O mercado de orquestração se divide em três arquiteturas, com níveis distintos de profundidade e escopo de atuação.
| Tipo | Descrição | Complexidade | Caso de uso típico | Exemplos |
|---|---|---|---|---|
| Agregação de gateways | Múltiplos gateways atrás de uma API única, com roteamento básico por geografia ou método | Baixa | Empresas que operam em 2-3 países e querem simplificar integração | Stripe (Connect), Adyen (plataforma) |
| Orquestração completa | Roteamento inteligente com regras configuráveis, failover automático, reconciliação unificada e otimização por custo e aprovação | Alta | Empresas com volume cross-border significativo, múltiplos métodos locais e necessidade de redundância | Spreedly, Primer, Gr4vy |
| Orquestração vertical (embedded) | Camada de orquestração integrada a plataformas de distribuição, marketplaces ou ERPs, unindo pagamento com compliance fiscal e procurement | Média a alta | Empresas que compram software e serviços internacionais e precisam de NF, compliance fiscal e pagamento na mesma plataforma | Nexforce Marketplace |
A agregação de gateways resolve o problema de integração, mas não otimiza a transação.
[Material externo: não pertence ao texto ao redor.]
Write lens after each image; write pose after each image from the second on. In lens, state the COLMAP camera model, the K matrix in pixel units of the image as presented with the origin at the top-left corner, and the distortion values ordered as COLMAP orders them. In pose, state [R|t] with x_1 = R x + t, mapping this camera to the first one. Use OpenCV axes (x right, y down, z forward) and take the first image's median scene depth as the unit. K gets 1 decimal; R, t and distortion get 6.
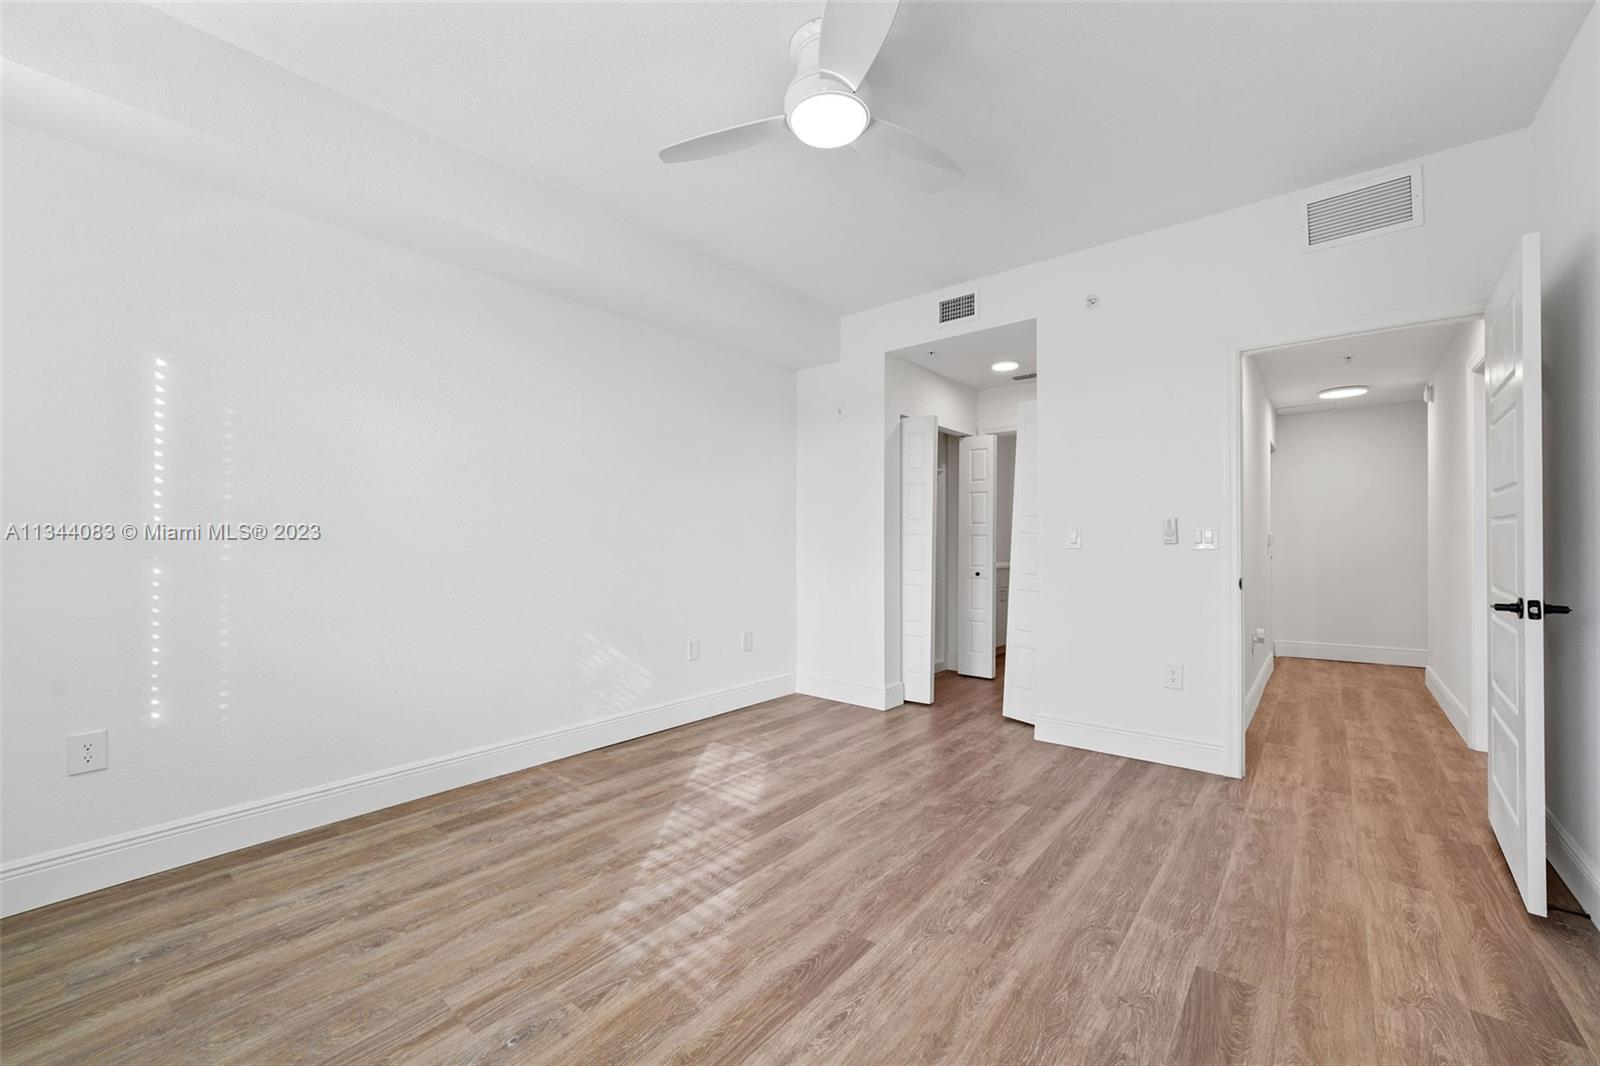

A orquestração completa adiciona inteligência de roteamento e redundância. A orquestração vertical estende o conceito para domínios específicos: no caso de software B2B, une pagamento, importação e compliance fiscal em uma plataforma única.
Por que a orquestração cross-border é diferente na América Latina?
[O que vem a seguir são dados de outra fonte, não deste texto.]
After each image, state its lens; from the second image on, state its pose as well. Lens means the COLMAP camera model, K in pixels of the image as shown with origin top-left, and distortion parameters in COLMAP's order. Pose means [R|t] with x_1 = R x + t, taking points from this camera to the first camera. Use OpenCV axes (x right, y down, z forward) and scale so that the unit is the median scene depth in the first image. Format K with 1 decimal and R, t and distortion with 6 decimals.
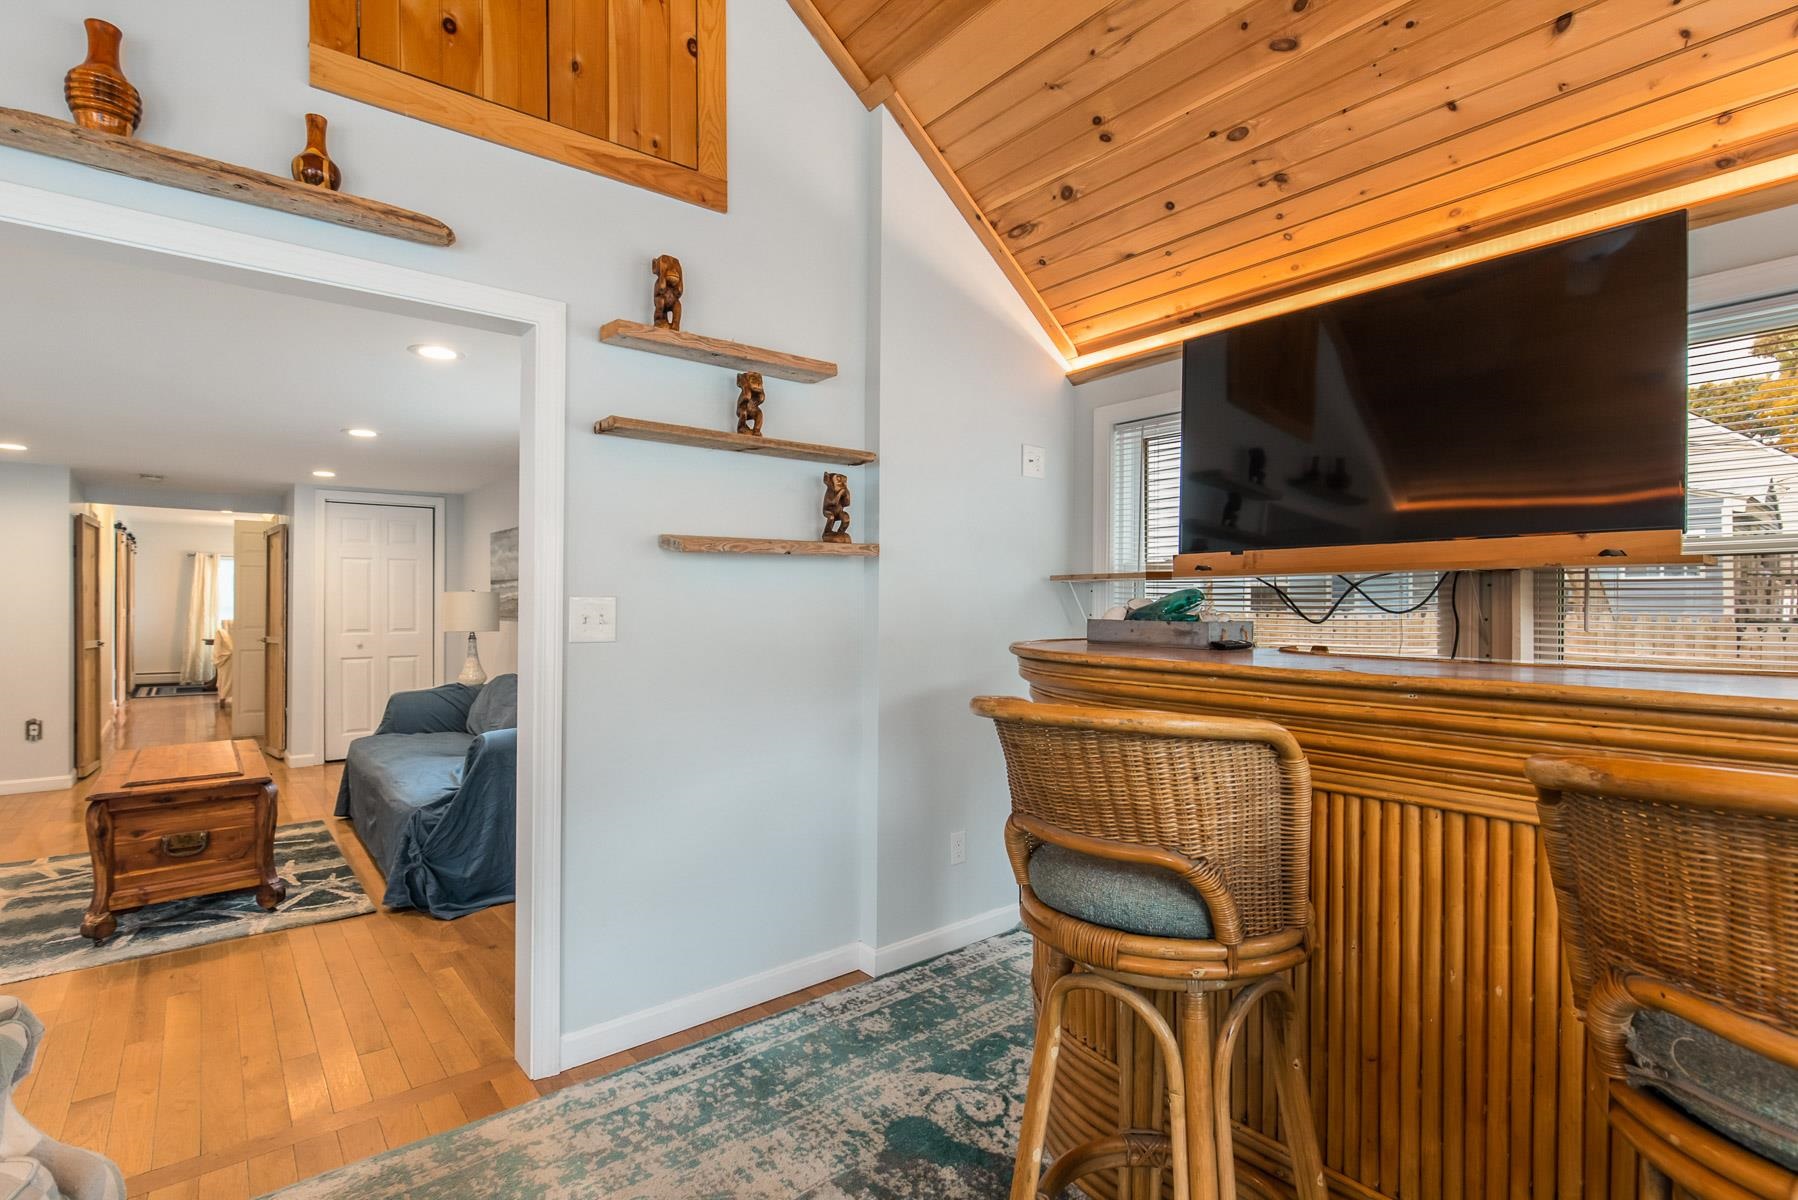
lens RADIAL K [[854.0, 0, 893.4], [0, 854.0, 598.4], [0, 0, 1]] dist [-0.000179, 0.000041]
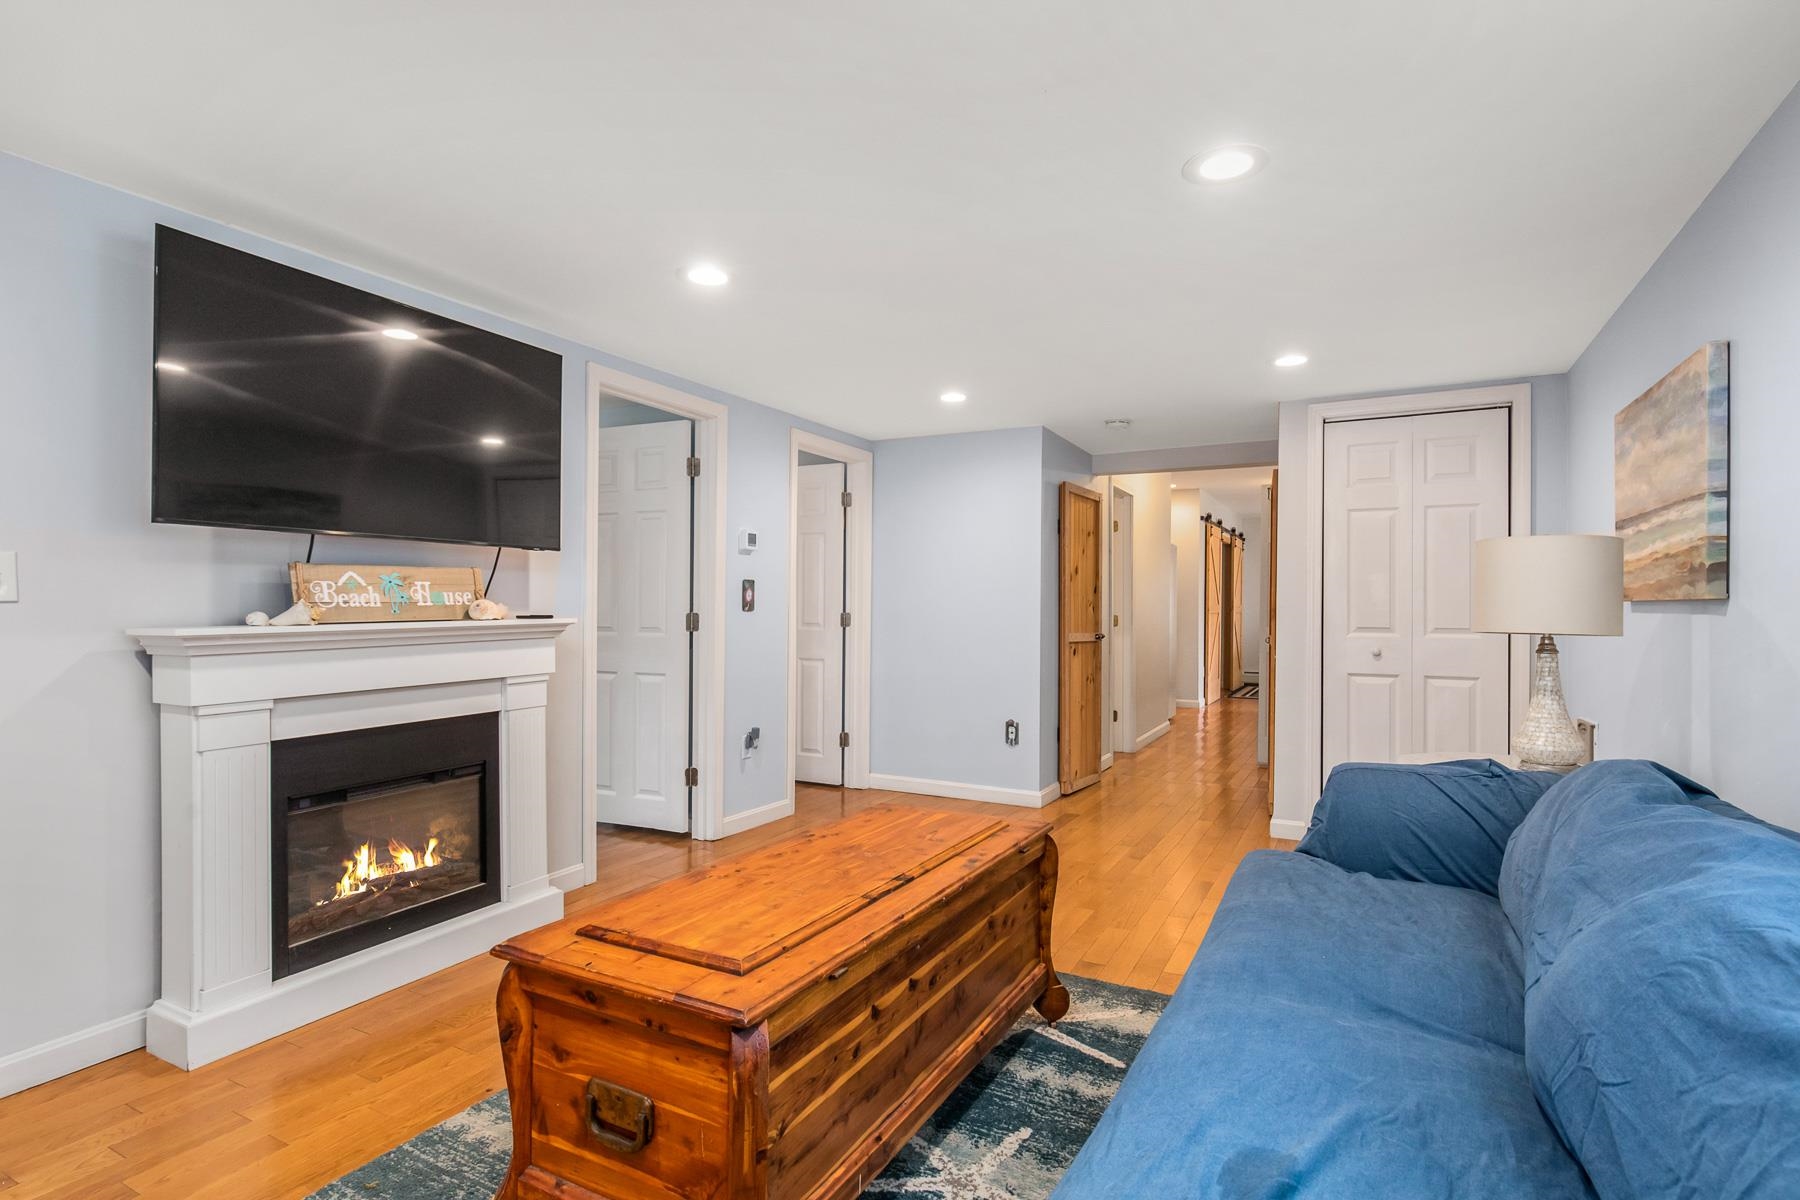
lens RADIAL K [[888.2, 0, 903.6], [0, 888.2, 606.2], [0, 0, 1]] dist [-0.004742, -0.000210]
pose [[0.388618, 0.000989, -0.921399, -0.219771], [0.000883, 0.999999, 0.001446, 0.024362], [0.921399, -0.001375, 0.388616, 0.549831]]
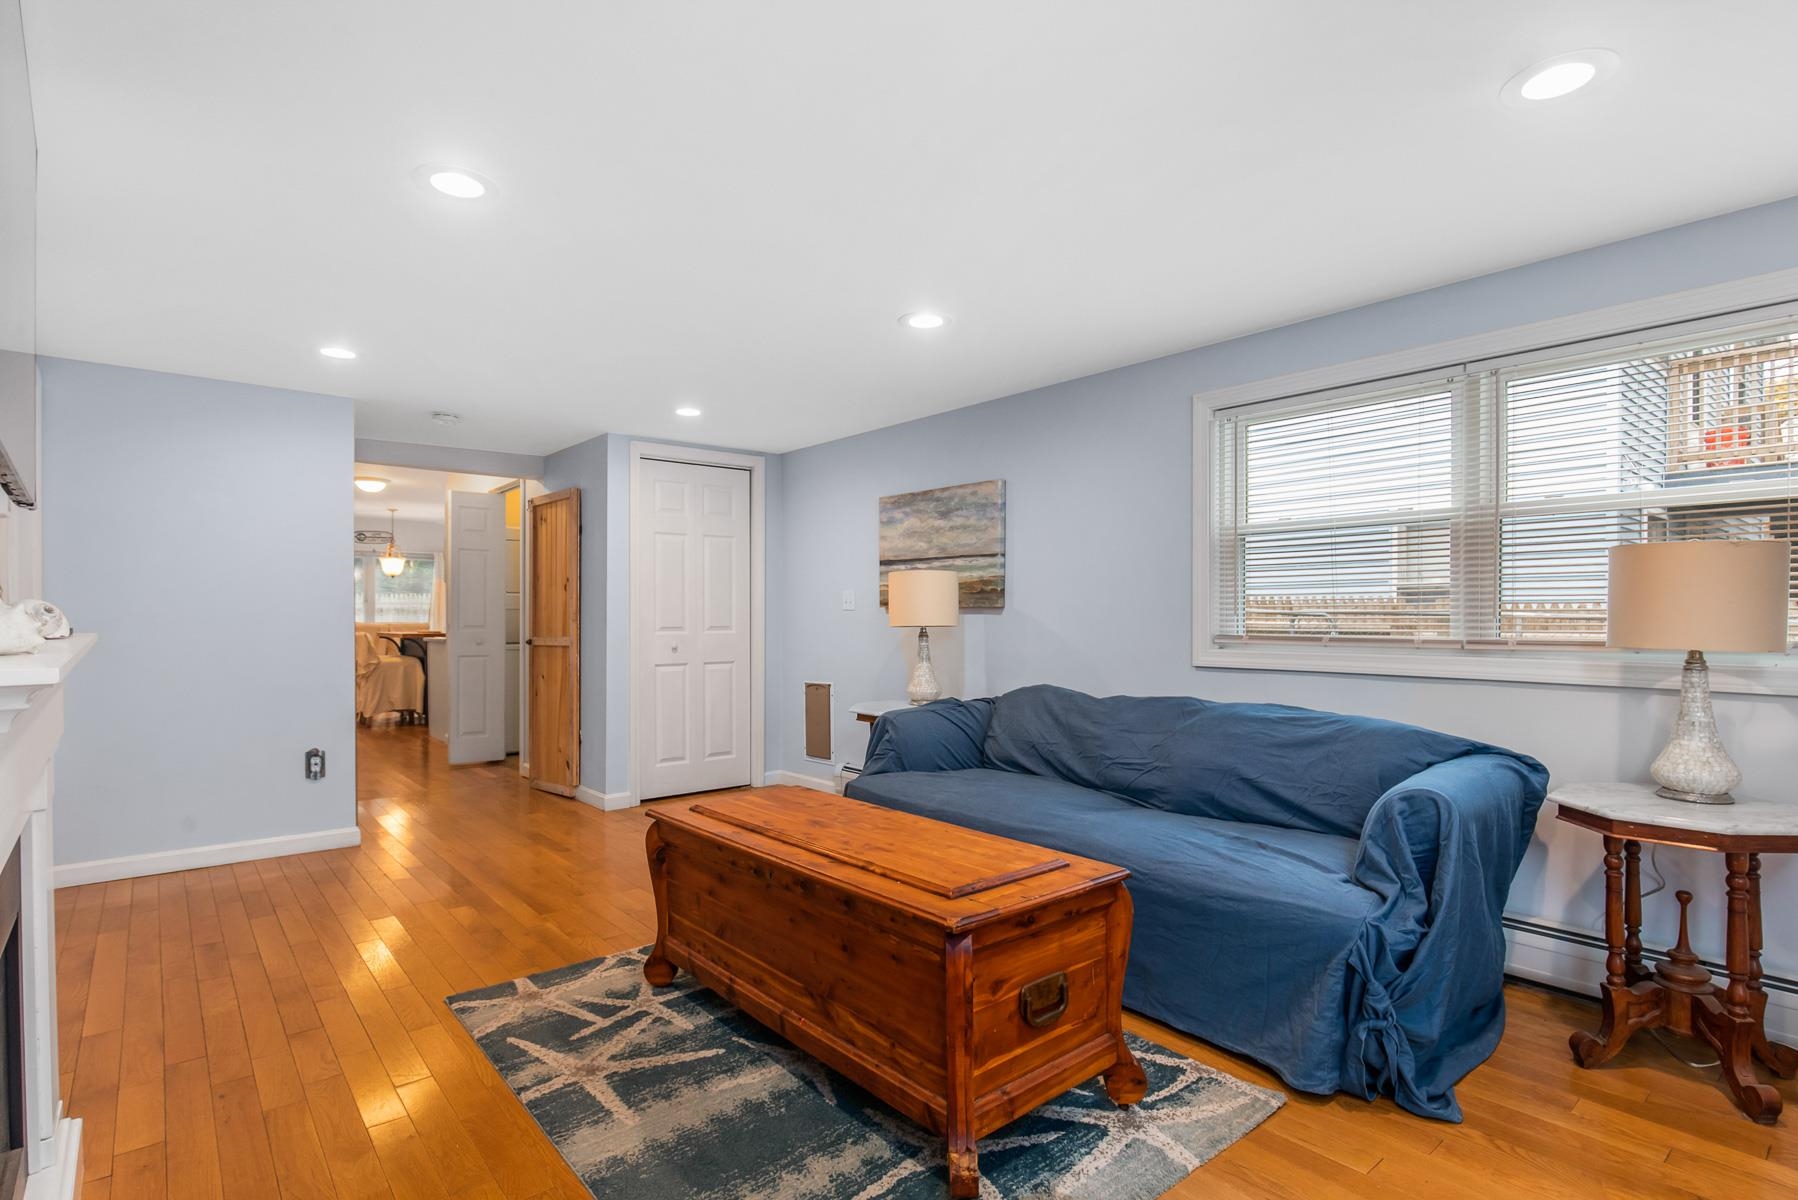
lens RADIAL K [[887.2, 0, 902.6], [0, 887.2, 606.2], [0, 0, 1]] dist [-0.004742, -0.000210]
pose [[0.999815, 0.001081, 0.019183, -0.531644], [-0.001071, 0.999999, -0.000548, 0.022013], [-0.019183, 0.000527, 0.999816, 0.251656]]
A América Latina adiciona três camadas de complexidade que não existem em mercados de pagamento maduros como Estados Unidos ou Europa. A primeira é a fragmentação de métodos de pagamento locais: PIX e Boleto no Brasil, SPEI e OXXO no México, PSE na Colômbia, transferência bancária no Chile e na Argentina. Cada método exige integração específica e se comporta de forma diferente em termos de liquidação, chargeback e reconciliação. Uma plataforma de orquestração para a região precisa conectar todos eles.
A segunda é a volatilidade cambial. O spread entre a cotação comercial e a taxa efetiva de conversão consome de 1% a 4% em cada transação cross-border, dependendo do par de moedas e do volume. Na Argentina, o desdobramento entre dólar oficial e dólar financeiro (MEP/CCL) pode elevar essa diferença para mais de 20%, dependendo da via de pagamento utilizada. Uma plataforma de orquestração com gestão cambial integrada aplica trava de câmbio no momento da transação e elimina a exposição à flutuação entre o checkout e a liquidação, um intervalo que em operações B2B pode levar de 30 a 90 dias.
A terceira é a carga tributária cross-border. Uma empresa brasileira que paga uma assinatura de software nos Estados Unidos enfrenta IRRF (15%, alíquota padrão, ou 25% quando o beneficiário está em paraíso fiscal), PIS (1,65%) e COFINS (7,6%) sobre a remessa, além de IOF-câmbio (3,5%) e spread cambial. A CIDE (10%) incide sobre a maioria das operações de SaaS, classificado como serviço técnico pela Receita Federal (SC Cosit 191/2017, 99/2018). A isenção do §1°-A do art. 2° da Lei 10.168/2000 alcança apenas licenças puras de software sem transferência de tecnologia, categoria distinta de SaaS. Empresas no regime de Lucro Real não cumulativo conseguem recuperar 9,25% via crédito de PIS/COFINS, desde que a operação gere nota fiscal no Brasil. A Nexforce Marketplace entrega essa estrutura: a NF da Nexforce permite recuperar o crédito de PIS/COFINS, crédito que a importação direta raramente viabiliza porque depende de classificação fiscal precisa e retenções corretas em cada remessa. Empresas no Lucro Presumido, que não tomam crédito de PIS/COFINS, se beneficiam da trava cambial e da NF em reais para simplificação contábil.